▶ _Reading passage_
+ + + +

All data are presented as the mean ± standard deviation. Student's two-sample t-test was employed for statistical analysis of the data. The significance level was set at P < 0.05. MINITAB^® release 14 (2003) was used for statistical analysis.⁴⁷

Pre-processing of the data

Before applying the multivariate methods to the 38 samples under study, each calculated property (variable) was auto scaled. In the auto scaling method, each variable is scaled to a mean of zero and a variance of unity. This method is very important because each variable is weighted equally and this provides a measure of the ability of a variable to discriminate classes of samples. With this method, we can compare all variables at the same level although each presents different units.^48,49

Multivariate methods

Hierarchical cluster analysis (HCA)

The HCA technique examines the distances between the samples in a data set and represents this information as a two-dimensional plot called a dendrogram. The HCA method is an excellent tool for preliminary data analysis. It is useful for examining data sets for expected or unexpected clusters, including the presence of outliers. It is informative to examine the dendrogram in conjunction with PCA as they give similar information in different forms. In HCA, each point forms a single cluster initially and then the similarity matrix is analyzed. The most similar points are grouped forming one cluster and the process is repeated until all the points belong to a unique group.^50,51

Principal component analysis (PCA)

+ + + +

▶ _Records provided_

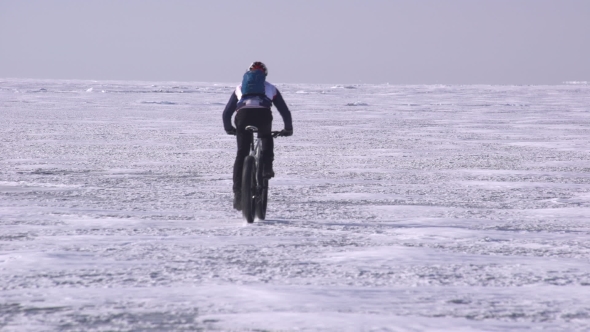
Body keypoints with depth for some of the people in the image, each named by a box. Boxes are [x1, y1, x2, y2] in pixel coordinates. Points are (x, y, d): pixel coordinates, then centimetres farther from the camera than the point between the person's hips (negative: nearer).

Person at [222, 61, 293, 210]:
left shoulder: (240, 88, 35)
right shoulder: (270, 88, 33)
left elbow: (227, 112, 35)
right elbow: (285, 111, 32)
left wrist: (228, 128, 50)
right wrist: (288, 129, 45)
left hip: (243, 114, 0)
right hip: (263, 113, 0)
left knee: (241, 154, 8)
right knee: (267, 139, 33)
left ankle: (238, 193, 1)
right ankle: (266, 167, 10)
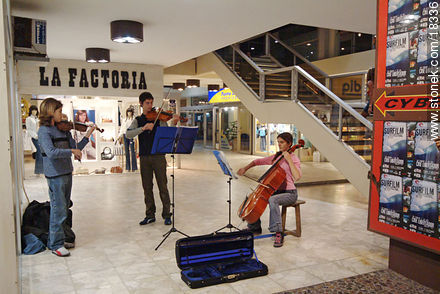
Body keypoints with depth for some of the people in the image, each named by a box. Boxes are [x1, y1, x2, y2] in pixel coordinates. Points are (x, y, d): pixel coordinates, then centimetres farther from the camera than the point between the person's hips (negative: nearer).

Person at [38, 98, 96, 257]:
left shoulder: (63, 129, 10)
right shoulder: (44, 131, -10)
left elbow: (76, 147, 11)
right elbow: (51, 153, -24)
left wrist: (87, 136, 4)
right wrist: (72, 151, -19)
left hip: (66, 173, 8)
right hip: (55, 175, -8)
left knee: (64, 208, 14)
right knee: (59, 210, -3)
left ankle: (53, 240, 28)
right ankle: (56, 245, 9)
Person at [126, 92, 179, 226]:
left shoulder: (159, 118, 5)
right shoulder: (138, 120, 10)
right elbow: (128, 134, -8)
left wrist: (173, 124, -23)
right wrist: (144, 128, -20)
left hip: (158, 156, -2)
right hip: (144, 157, 2)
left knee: (163, 186, -1)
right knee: (147, 187, 8)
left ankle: (167, 215, 9)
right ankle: (150, 215, 19)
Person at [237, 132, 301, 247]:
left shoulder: (294, 158, -9)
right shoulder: (276, 157, 10)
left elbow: (297, 177, -26)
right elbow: (259, 161, 16)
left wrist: (289, 160, -24)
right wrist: (245, 168, 2)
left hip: (289, 193, -7)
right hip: (276, 191, 7)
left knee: (272, 200, -36)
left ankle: (278, 233, -29)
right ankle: (255, 227, 15)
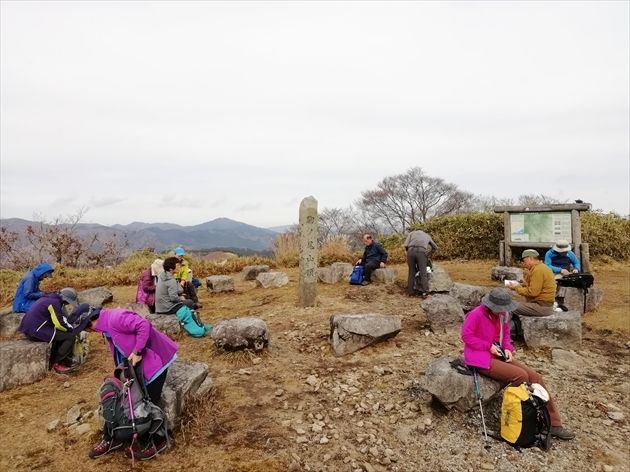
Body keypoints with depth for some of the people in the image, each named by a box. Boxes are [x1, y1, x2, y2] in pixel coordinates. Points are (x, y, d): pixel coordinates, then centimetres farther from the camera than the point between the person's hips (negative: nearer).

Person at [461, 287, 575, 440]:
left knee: (535, 377, -6)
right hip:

+ + + +

▶ _Activity list_
1 > In the statistical methods text, to what mean and variance does auto scaling set each variable?
2 > List every section heading that appears in the statistical methods text.

▶ _Answers_
1 > A mean of zero and a variance of unity.

2 >
Pre-processing of the data
Multivariate methods
Hierarchical cluster analysis (HCA)
Principal component analysis (PCA)